On Saturday, October 1st, we hosted over 120 educators at Blair Elementary for our first Fall Institute. Building on the interest on place-based practices in mathematics during our Spring Institute at Lions Bay Community School, we chose to host our fall event at Blair, a more typical "suburban" school setting. The staff at Blair have worked towards more outdoor learning experiences for their students over several years - beginning with Spuds in Tubs, to garden beds to an outdoor learning space.
We had originally planned this event for about 50 people but as the waiting list grew and grew, we decided to open it up and move to the gym to hold more people.

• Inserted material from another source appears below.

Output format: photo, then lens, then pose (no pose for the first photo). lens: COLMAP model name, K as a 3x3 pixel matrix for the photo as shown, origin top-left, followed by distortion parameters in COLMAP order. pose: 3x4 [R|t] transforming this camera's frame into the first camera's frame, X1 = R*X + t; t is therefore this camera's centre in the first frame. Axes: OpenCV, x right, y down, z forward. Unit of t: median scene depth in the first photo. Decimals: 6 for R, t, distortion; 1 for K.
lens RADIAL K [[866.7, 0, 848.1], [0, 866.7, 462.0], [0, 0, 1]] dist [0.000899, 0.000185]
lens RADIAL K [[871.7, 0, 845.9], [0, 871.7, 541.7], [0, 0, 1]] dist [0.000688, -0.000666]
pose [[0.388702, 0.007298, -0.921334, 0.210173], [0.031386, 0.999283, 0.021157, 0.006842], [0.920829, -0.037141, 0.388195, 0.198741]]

An event of this size takes a team and I would like to acknowledge and thank Michelle, Lauren, April, Karen and Catherine for all their help in pulling this event together.
We gathered together in the gym and teachers were welcomed with tea and cookies and table displays to provoke their thinking.

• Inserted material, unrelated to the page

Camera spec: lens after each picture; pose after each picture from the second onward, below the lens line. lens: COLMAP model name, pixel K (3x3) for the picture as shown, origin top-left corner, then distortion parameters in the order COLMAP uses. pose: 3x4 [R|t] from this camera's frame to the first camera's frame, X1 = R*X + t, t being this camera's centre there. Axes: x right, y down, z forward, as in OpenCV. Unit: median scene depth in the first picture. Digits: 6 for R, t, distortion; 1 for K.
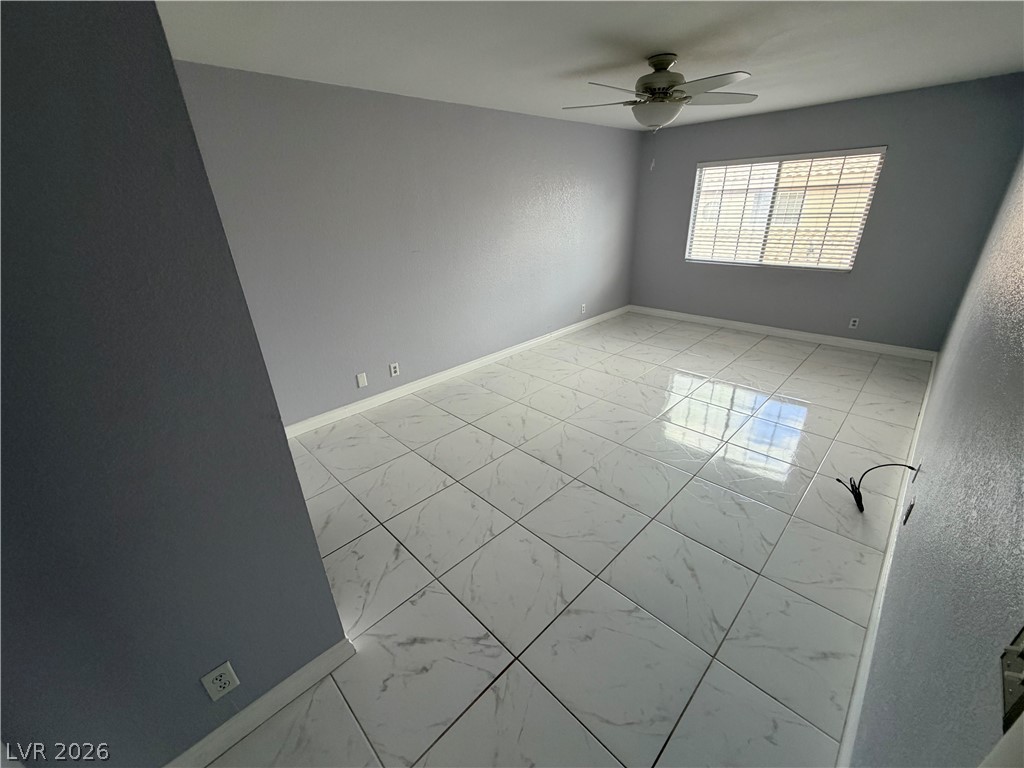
lens RADIAL K [[408.7, 0, 511.2], [0, 408.7, 383.6], [0, 0, 1]] dist [-0.001473, 0.000250]
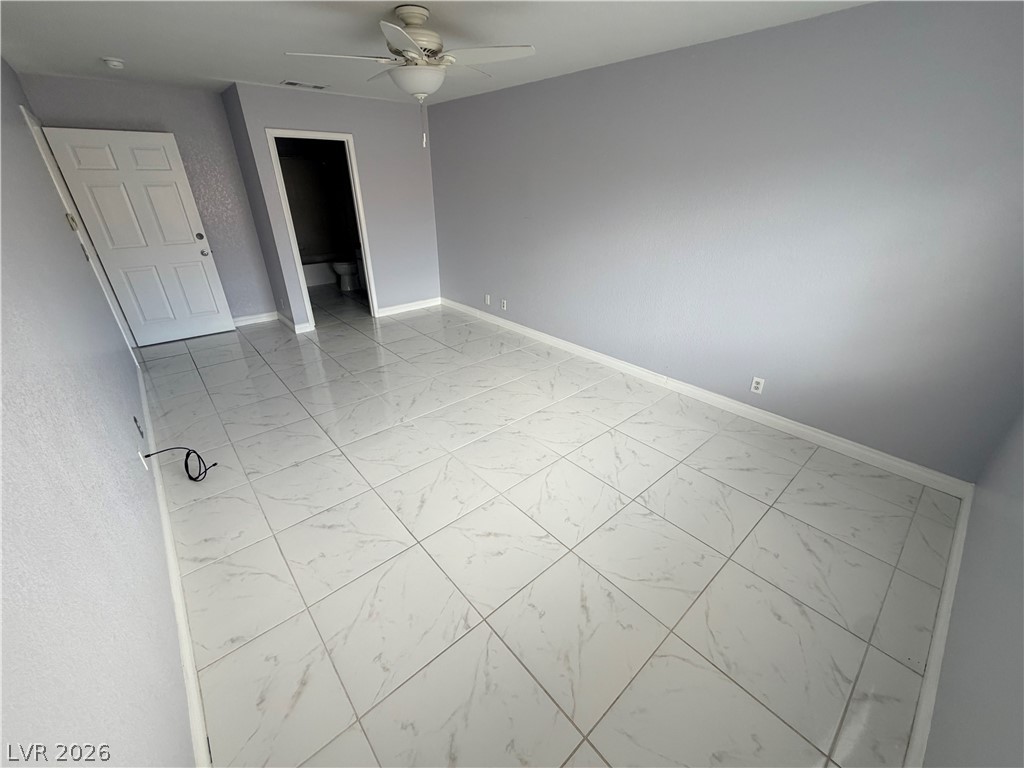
lens RADIAL K [[408.7, 0, 513.7], [0, 408.7, 386.2], [0, 0, 1]] dist [-0.001473, 0.000250]
pose [[-0.063560, 0.476350, -0.876956, 0.867245], [-0.409669, 0.788828, 0.458172, -0.385644], [0.910017, 0.388383, 0.145008, 0.804178]]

Some questions guided our professional inquiry for the day:
How does place inform your questions and inquiries?
How does place inspire mathematical thinking?
and inspired by the First Peoples Principles of Learning -
How might the teaching and learning of mathematics be more holistic?
How might a sense of place be nurtured through the teaching and learning of mathematics?
I shared several examples from Richmond schools, showing how teachers and students have been connecting place and mathematics. We also examined connections between place, story, mathematics and maps. Teachers had an opportunity to map a place of importance to them using materials at their tables - shells, stones, wood, cedar branches, pencil crayons and washi tape. As teachers engaged in this task, they were asked to be mindful of the mathematics is involved – spatial awareness, measurement, distance, proportional reasoning, scale, 2D representation of 3D objects...what else comes to mind?
We looked closely at the mathematics of measurement, a concept and process particularly relevant to engaging in outdoors mathematics learning.
We had time outside together to engage in pedagogical provocations.
Richmond teachers shared their experiences with outdoor learning. April and Lauren talked about how their Wilderness Wednesday program has evolved and different structures they have in place for their students when they are outside. Anne-Marie Fenn from Woodward shared the ways her whole school community is engaged in school gardening projects. Megan Zeni from Homma Elementary shared how her outdoor learning position at her school came to be and shared some ways she uses the school's garden and outdoor learning spaces daily with the school's students.
Over lunch and again during some planning & connecting time in the afternoon, teachers visited April and Lauren's classroom spaces and Karen Choo also opened up her grades 4&5 classroom because teachers were wanting to see an intermediate classroom.
The text slides shared during the day are available on the Articles and Presentations page found in the right side bar of this site.
It was an amazing day of learning together and community building. As I packed up my car with tubs and baskets, I felt exhausted but all filled up. It was a special day with educators from all across BC - as far away as Salmon Arm and Vancouver Island & Salt Spring. It was a special day thinking and sharing about ways to make mathematics learning engaging and meaningful for our students and for our teaching to be more holistic and responsive.